We’re Goin’ Rabbit Hunting

We’re Goin’ Rabbit Hunting

Sami Windle Treasures From The Collection

The Dust Bowl and the Great Depression hit Western Kansas farmers hard.  Not only were the dust storms, lack of rain, and the fight to put food on the table bad, but so were the jackrabbits.  The jackrabbits migrated across Western Kansas and ate green plants and their roots.  This meant that the farmer’s crops were being inconvienently eaten by rabbits when they needed the crop to provide food and money for themselves and their family.

In 1935 the Wichita Beacon estimated that in thirty Western Kansas counties there were 8,000,000 rabbits!  This was a lot of rabbits eating crops that took food from the table and the cattle needing the feed.  Rabbits who could reproduce every thirty-two days, with three to eight babies made for even more rabbits.  Due to the hot weather and lack of rainfall many of the things that would naturally kill the rabbits were gone, so it was up to the people of Western Kansas to do something. 

At first counties offered bounties for the rabbits at one to four cents for every rabbit.  However when 44,000 rabbits were brought in the counties could no longer afford to pay for them.  Farmers then tried shooting them, but that wasted the ammunition which might be needed later.  What these counties eventually did were have rabbit drives

High Plains Museum |
PM214MISC
Rabbit Drive in Western Kansas
From the Parker Collection

These drives would take place during the winter or early spring months and were advertised in neighboring counties.  Not only were these to help with the population of the rabbits and help the farmers out, it was also a sport.  It was something that provided entertainment during hard times.  Rabbit drives started by people lining up every twenty to thirty feet in a square and making noise as they walked by blowing horns, banging pans and other ways to get the rabbits out of their hiding places and in front of the people.  From here the goal was to drive the rabbits into an enclosed area between the sizes of seventy feet and forty acres.  When the rabbits were in the enclosed area the people surrounded them to prevent the rabbits from escaping and the people would kill the rabbits.  Usually this was done with clubs as guns might harm the people surrounding the rabbits or each other.  The picture to the left shows a rabbit drive being held in Western Kansas, and you can see the crowd holding the rabbits in the pen.   

Once the rabbits had been killed they were not eaten because of fear of rabbit fever, but some pelts were sold for roughly three cents each.  When stories about rabbit drives started to appear in paper across the country, people were angry and could not understand why this would be a sport.  Farmers offered to ship live rabbits to Ohio to save them, but Ohio soon discovered the reason for the rabbit drives; jackrabbits were destructive and ruined everything in their path and soon rabbits were not shipped to Ohio anymore.
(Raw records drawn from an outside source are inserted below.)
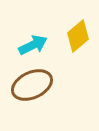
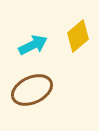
brown ellipse: moved 5 px down
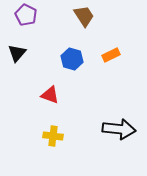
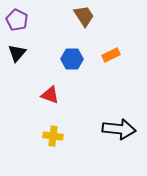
purple pentagon: moved 9 px left, 5 px down
blue hexagon: rotated 15 degrees counterclockwise
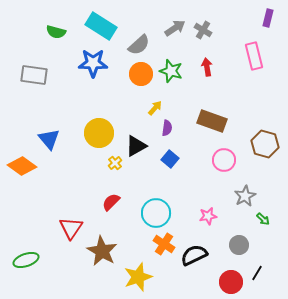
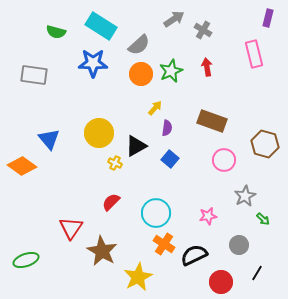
gray arrow: moved 1 px left, 9 px up
pink rectangle: moved 2 px up
green star: rotated 30 degrees clockwise
yellow cross: rotated 24 degrees counterclockwise
yellow star: rotated 8 degrees counterclockwise
red circle: moved 10 px left
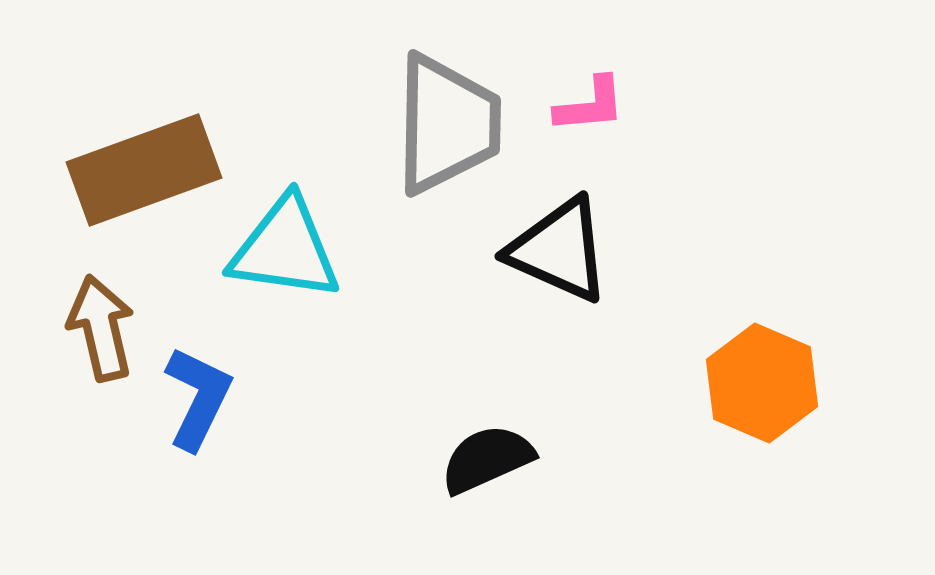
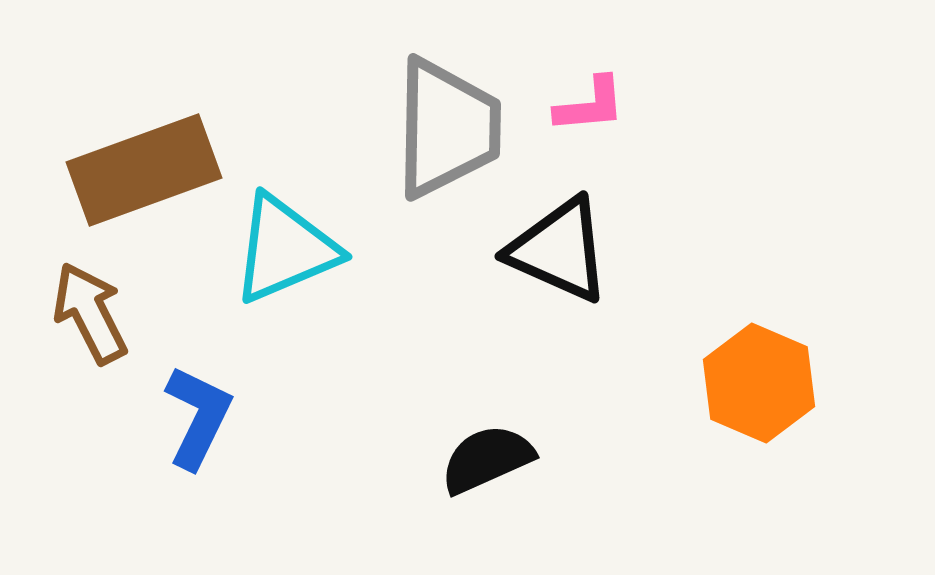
gray trapezoid: moved 4 px down
cyan triangle: rotated 31 degrees counterclockwise
brown arrow: moved 11 px left, 15 px up; rotated 14 degrees counterclockwise
orange hexagon: moved 3 px left
blue L-shape: moved 19 px down
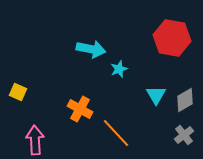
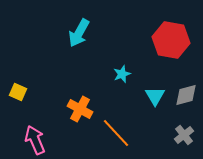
red hexagon: moved 1 px left, 2 px down
cyan arrow: moved 12 px left, 16 px up; rotated 108 degrees clockwise
cyan star: moved 3 px right, 5 px down
cyan triangle: moved 1 px left, 1 px down
gray diamond: moved 1 px right, 5 px up; rotated 15 degrees clockwise
pink arrow: rotated 20 degrees counterclockwise
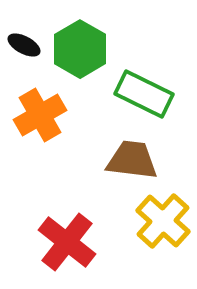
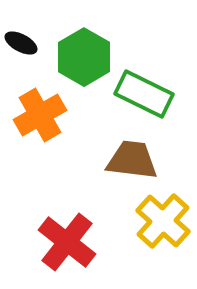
black ellipse: moved 3 px left, 2 px up
green hexagon: moved 4 px right, 8 px down
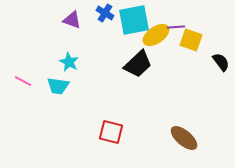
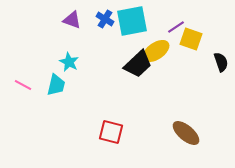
blue cross: moved 6 px down
cyan square: moved 2 px left, 1 px down
purple line: rotated 30 degrees counterclockwise
yellow ellipse: moved 16 px down
yellow square: moved 1 px up
black semicircle: rotated 18 degrees clockwise
pink line: moved 4 px down
cyan trapezoid: moved 2 px left, 1 px up; rotated 85 degrees counterclockwise
brown ellipse: moved 2 px right, 5 px up
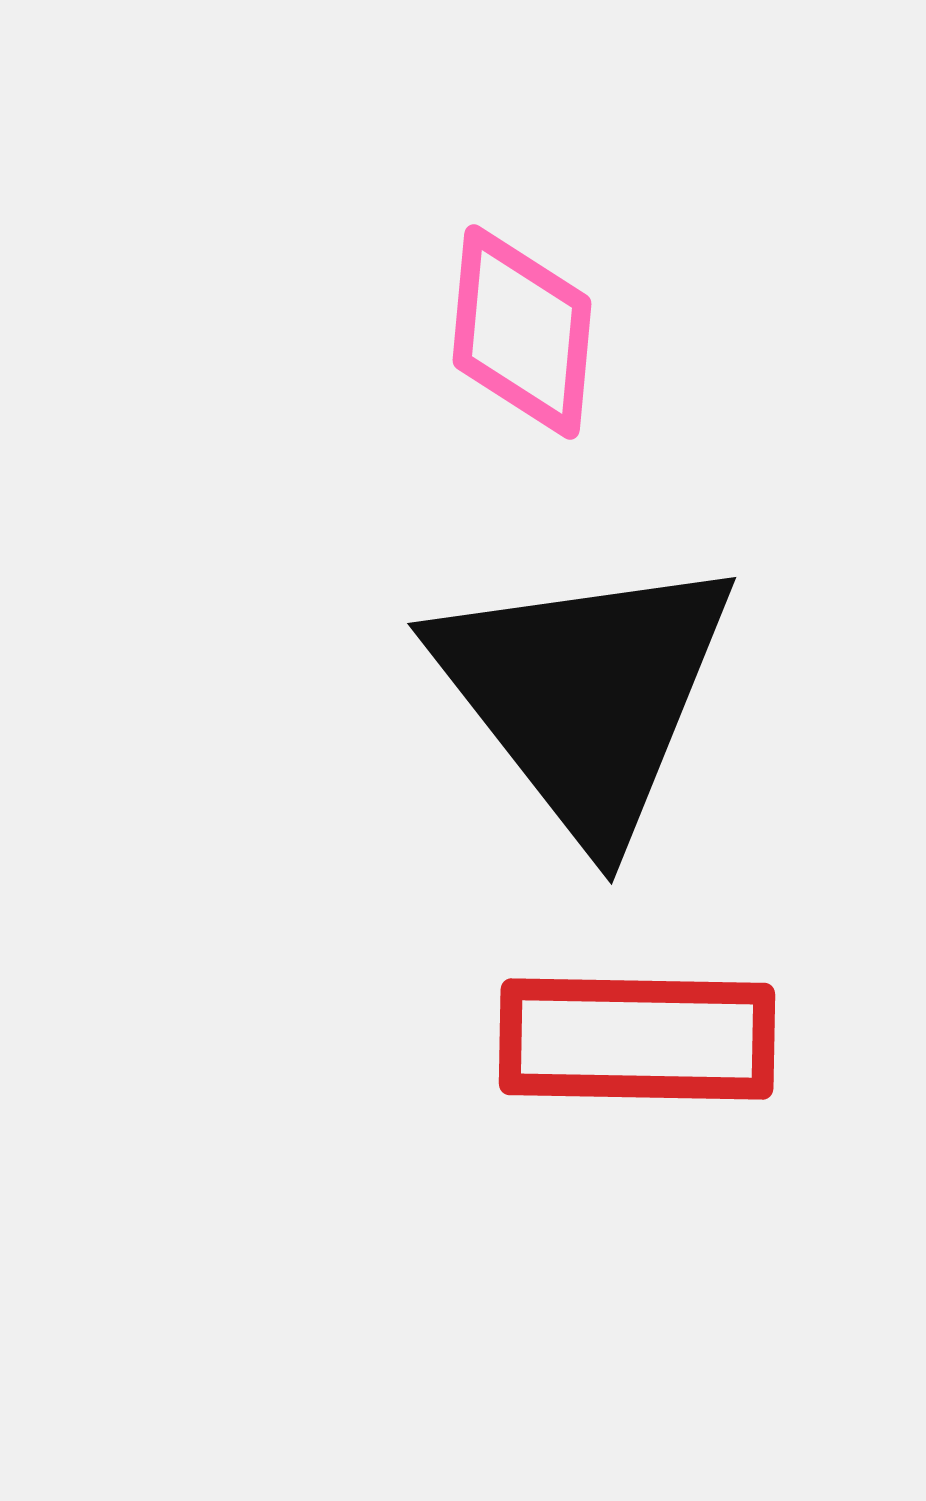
Ranchers estimated that these rabbit drives saved feed for 200,000 cattle, as well as preventing the farmers crops from being destroyed by the rabbits.  While these rabbit drives might seem cruel now, during the Dust Bowl when food was scarce and the land being blown away the rabbits were destroying the life of the humans.  With the Great Depression as in full swing it was hard for people to put food on the table and make a living.  The 1930’s were hard times and these rabbit drives were needed to help keep people alive.